> _Written task_: Convert the lines from the start of the rows through the line containing "white balance: red 0.986, blue 1.01" into a Markdown table with the columns No and Line, numbering each line and leaving out blank lines.

-- The records start --

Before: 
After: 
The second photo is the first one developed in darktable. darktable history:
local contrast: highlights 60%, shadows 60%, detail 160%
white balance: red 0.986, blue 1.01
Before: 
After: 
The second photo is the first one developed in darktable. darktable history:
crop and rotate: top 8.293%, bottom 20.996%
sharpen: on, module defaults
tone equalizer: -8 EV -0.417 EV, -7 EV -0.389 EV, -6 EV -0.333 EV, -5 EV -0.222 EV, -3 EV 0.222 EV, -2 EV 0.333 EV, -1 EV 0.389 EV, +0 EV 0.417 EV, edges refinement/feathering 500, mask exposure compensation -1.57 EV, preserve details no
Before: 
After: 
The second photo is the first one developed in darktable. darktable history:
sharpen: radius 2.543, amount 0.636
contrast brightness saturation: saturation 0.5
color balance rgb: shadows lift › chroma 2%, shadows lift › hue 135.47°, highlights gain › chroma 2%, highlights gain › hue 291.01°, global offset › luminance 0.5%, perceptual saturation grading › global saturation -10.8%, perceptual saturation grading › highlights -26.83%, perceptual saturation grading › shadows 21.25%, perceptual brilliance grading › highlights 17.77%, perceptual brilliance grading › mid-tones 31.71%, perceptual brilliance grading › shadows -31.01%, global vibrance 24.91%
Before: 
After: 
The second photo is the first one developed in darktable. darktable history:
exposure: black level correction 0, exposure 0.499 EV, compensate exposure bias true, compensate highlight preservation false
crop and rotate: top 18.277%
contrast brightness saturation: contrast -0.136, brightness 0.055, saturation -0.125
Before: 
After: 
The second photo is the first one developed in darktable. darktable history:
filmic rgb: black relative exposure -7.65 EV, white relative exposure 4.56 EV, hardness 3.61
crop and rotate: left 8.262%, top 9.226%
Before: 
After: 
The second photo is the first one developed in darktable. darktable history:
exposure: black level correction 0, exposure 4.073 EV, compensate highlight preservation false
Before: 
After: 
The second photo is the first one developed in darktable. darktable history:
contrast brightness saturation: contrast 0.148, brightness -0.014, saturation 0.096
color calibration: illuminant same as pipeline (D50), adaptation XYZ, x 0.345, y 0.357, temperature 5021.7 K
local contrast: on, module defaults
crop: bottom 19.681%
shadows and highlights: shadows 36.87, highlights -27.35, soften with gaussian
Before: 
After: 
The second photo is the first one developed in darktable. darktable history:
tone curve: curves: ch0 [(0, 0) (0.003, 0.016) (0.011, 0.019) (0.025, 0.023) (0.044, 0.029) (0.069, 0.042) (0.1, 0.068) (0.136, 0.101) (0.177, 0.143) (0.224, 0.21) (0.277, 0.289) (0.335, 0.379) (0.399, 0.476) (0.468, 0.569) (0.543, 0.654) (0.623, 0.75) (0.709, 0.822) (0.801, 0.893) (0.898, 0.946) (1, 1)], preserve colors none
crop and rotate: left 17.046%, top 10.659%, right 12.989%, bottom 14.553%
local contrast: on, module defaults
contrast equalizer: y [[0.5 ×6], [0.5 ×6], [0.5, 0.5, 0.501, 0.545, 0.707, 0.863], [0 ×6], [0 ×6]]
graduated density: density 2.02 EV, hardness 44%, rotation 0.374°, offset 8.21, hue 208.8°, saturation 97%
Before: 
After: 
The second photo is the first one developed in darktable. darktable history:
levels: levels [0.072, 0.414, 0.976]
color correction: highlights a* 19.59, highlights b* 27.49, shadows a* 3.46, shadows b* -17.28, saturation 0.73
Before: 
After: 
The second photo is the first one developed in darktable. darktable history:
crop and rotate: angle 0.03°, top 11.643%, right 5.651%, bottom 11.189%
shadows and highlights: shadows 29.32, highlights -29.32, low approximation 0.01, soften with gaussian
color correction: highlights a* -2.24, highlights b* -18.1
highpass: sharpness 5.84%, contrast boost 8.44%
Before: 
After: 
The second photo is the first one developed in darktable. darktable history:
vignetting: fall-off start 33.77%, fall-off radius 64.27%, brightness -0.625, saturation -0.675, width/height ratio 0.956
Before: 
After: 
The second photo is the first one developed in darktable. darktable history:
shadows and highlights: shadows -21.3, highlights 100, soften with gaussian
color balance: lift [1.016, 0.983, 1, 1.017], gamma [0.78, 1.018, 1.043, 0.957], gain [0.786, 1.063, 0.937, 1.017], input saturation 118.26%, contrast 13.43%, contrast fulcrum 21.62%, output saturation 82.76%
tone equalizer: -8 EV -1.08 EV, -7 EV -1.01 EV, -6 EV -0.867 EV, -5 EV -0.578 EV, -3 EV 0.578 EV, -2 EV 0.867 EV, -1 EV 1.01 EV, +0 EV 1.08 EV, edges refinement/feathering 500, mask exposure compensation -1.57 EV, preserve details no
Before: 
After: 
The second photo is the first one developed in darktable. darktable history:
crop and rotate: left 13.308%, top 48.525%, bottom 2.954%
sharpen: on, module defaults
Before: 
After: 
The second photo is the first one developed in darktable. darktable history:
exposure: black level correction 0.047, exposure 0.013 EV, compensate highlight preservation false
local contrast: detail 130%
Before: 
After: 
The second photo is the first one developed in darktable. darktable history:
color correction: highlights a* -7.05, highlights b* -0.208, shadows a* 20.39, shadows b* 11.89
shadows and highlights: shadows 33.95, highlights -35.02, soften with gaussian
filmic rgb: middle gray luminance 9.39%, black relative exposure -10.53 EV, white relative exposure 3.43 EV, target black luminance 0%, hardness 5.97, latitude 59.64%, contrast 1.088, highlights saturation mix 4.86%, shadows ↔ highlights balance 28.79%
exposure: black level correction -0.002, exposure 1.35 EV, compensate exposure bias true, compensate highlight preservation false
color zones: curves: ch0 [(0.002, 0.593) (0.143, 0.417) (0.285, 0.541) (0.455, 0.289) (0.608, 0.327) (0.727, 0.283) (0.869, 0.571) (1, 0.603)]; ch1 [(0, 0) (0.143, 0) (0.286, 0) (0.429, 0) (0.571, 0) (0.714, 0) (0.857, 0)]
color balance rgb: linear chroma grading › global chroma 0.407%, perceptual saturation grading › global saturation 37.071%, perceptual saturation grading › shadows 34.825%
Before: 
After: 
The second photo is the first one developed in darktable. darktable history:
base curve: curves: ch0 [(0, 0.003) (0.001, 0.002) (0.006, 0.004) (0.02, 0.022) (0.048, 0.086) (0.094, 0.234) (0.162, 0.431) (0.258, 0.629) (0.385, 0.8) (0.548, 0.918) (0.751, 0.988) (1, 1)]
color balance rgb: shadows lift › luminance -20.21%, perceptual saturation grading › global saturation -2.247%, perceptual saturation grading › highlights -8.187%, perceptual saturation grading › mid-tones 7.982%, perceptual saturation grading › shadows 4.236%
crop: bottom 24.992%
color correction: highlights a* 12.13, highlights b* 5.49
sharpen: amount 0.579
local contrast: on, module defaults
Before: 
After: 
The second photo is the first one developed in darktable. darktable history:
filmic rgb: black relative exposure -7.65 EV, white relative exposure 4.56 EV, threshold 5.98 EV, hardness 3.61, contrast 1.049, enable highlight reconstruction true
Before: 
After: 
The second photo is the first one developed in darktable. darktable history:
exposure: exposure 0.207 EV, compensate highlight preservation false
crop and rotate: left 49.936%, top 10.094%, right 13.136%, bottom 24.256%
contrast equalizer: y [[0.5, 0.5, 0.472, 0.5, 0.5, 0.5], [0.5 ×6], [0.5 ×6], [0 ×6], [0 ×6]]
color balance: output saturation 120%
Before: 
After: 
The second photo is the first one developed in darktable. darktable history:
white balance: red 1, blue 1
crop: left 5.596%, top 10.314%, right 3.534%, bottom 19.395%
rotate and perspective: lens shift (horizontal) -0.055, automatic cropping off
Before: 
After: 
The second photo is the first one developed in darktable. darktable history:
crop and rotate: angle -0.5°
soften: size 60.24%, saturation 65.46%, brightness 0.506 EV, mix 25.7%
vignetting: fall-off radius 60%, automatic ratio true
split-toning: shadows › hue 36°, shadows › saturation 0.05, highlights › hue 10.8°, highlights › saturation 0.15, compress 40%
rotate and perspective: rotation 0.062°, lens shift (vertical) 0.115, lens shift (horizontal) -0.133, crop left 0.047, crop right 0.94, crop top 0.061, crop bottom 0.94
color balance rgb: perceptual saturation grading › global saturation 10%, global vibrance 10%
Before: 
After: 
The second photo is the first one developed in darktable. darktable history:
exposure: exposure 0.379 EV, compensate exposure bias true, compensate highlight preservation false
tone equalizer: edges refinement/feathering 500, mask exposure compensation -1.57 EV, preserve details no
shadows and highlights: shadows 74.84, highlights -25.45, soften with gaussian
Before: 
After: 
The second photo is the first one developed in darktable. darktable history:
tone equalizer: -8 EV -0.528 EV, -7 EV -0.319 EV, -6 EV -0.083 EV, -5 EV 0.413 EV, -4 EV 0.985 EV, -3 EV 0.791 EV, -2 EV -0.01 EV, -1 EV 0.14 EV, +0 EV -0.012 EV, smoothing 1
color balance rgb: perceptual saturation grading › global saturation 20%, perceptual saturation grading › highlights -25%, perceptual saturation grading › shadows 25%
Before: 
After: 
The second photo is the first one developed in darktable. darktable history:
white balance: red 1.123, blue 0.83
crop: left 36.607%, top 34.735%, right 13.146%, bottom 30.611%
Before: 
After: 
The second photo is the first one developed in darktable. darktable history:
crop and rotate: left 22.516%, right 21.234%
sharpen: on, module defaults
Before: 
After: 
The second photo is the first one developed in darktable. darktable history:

-- The records end --

> _Solved problem_:
| No | Line |
|---|---|
| 1 | Before:  |
| 2 | After:  |
| 3 | The second photo is the first one developed in darktable. darktable history: |
| 4 | local contrast: highlights 60%, shadows 60%, detail 160% |
| 5 | white balance: red 0.986, blue 1.01 |